O que era para ser sinônimo de pele lisa e autoestima elevada transformou-se em pesadelo para mais de 37 mil clientes. Promessas de resultados duradouros viraram faturas intermináveis e sessões inacessíveis. A empresa, que ostentava mais de 850 mil seguidores nas redes sociais, viu sua reputação desmoronar diante da impossibilidade de silenciar a insatisfação generalizada. Comentários foram bloqueados, mas a verdade ecoou mais forte.
O Ministério Público do Distrito Federal (MPDF) agiu, formalizando uma Ação Civil Pública que expõe a fragilidade do castelo construído pela Laser Fast. Clientes relatam unidades fechadas repentinamente, cobranças indevidas e a frustrante saga para reaver o dinheiro investido.
Enquanto a empresa continuava a promover pacotes como se nada estivesse acontecendo, o MPDF soou o alarme, alertando para o iminente prejuízo irreparável aos consumidores. A resposta veio em forma de pedido de bloqueio de R$ 28,2 milhões em bens dos réus e a exigência da suspensão imediata do site e perfil no Instagram. A decisão judicial obriga a Laser Fast a comunicar publicamente o encerramento de suas atividades e proíbe novas cobranças, sob pena de multa diária de R$ 5 mil.

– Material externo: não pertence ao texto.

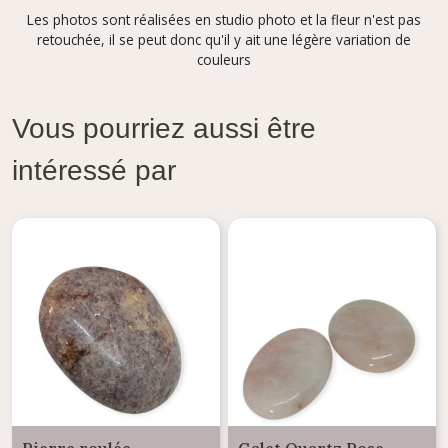
Les photos sont réalisées en studio photo et la fleur n'est pas
retouchée, il se peut donc qu'il y ait une légère variation de
couleurs
Vous pourriez aussi être
intéressé par
Pierre roulée
Galet Quartz Rose -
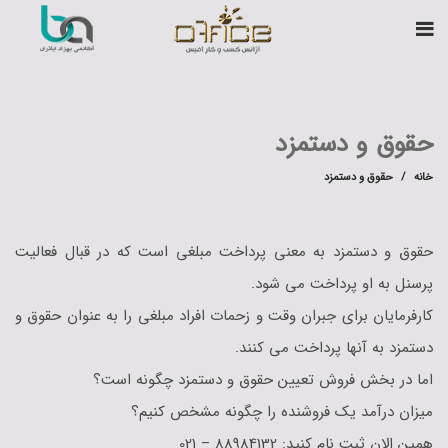
حقوق و دستمزد
خانه
حقوق و دستمزد
حقوق و دستمزد به معنی پرداخت مبلغی است که در قبال فعالیت
پرسنل به او پرداخت می شود.
کارفرمایان برای جبران وقت و زحمات افراد مبلغی را به عنوان حقوق و
دستمزد به آنها پرداخت می کنند.
اما در بخش فروش تعیین حقوق و دستمزد چگونه است؟
میزان درآمد یک فروشنده را چگونه مشخص کنیم؟
همین الان ثبت نام کنید: 88984132 – 021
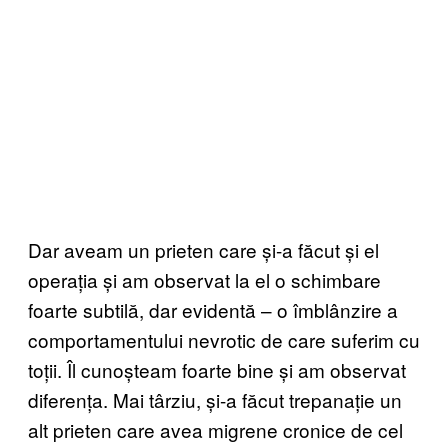
Dar aveam un prieten care și-a făcut și el
operația și am observat la el o schimbare
foarte subtilă, dar evidentă – o îmblânzire a
comportamentului nevrotic de care suferim cu
toții. Îl cunoșteam foarte bine și am observat
diferența. Mai târziu, și-a făcut trepanație un
alt prieten care avea migrene cronice de cel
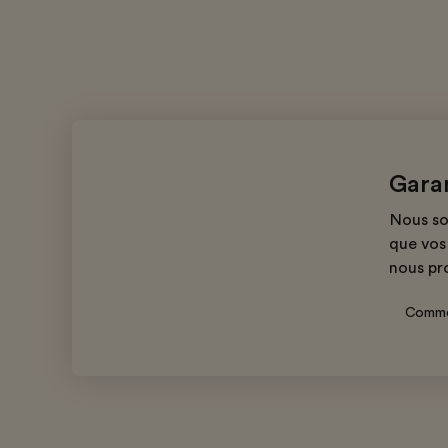
Gara
Nous so
que vos 
nous pr
Comme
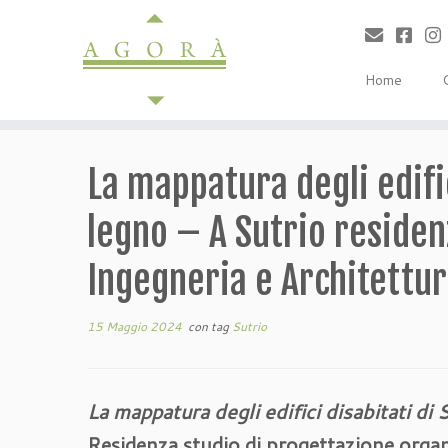
Passa
al
contenuto
Home
La mappatura degli edifici
legno – A Sutrio residenz
Ingegneria e Architettur
15 Maggio 2024
con tag
Sutrio
La mappatura degli edifici disabitati di 
Residenza studio di progettazione orga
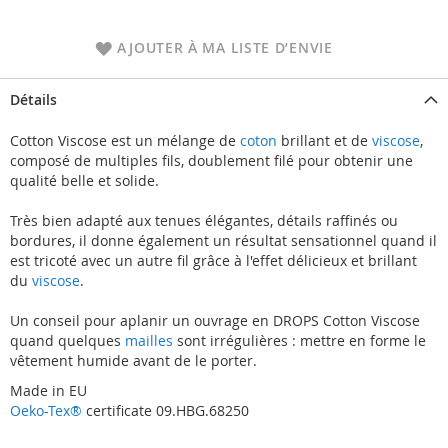
AJOUTER À MA LISTE D’ENVIE
Détails
Cotton Viscose est un mélange de
coton
brillant et de
viscose
,
composé de multiples fils, doublement filé pour obtenir une
qualité belle et solide.
Très bien adapté aux tenues élégantes, détails raffinés ou
bordures, il donne également un résultat sensationnel quand il
est tricoté avec un autre fil grâce à l'effet délicieux et brillant
du
viscose
.
Un conseil pour aplanir un ouvrage en DROPS Cotton Viscose
quand quelques
mailles
sont irrégulières : mettre en forme le
vêtement humide avant de le porter.
Made in EU
Oeko-Tex®
certificate 09.HBG.68250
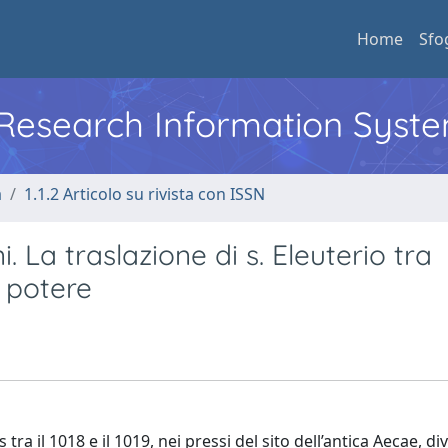
Home
Sfo
l Research Information Syst
a
1.1.2 Articolo su rivista con ISSN
 La traslazione di s. Eleuterio tra
i potere
tra il 1018 e il 1019, nei pressi del sito dell’antica Aecae, di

Até o momento, a Laser Fast permanece em silêncio, mantendo seu perfil online ativo, ignorando a tempestade que se abateu sobre a empresa. O portal LeoDias tentou contato, mas não obteve resposta. O espaço permanece aberto, na esperança de que a empresa se manifeste e ofereça explicações aos milhares de clientes lesados. A promessa de uma pele perfeita, infelizmente, se tornou mais uma história de decepção e descaso no mercado de beleza.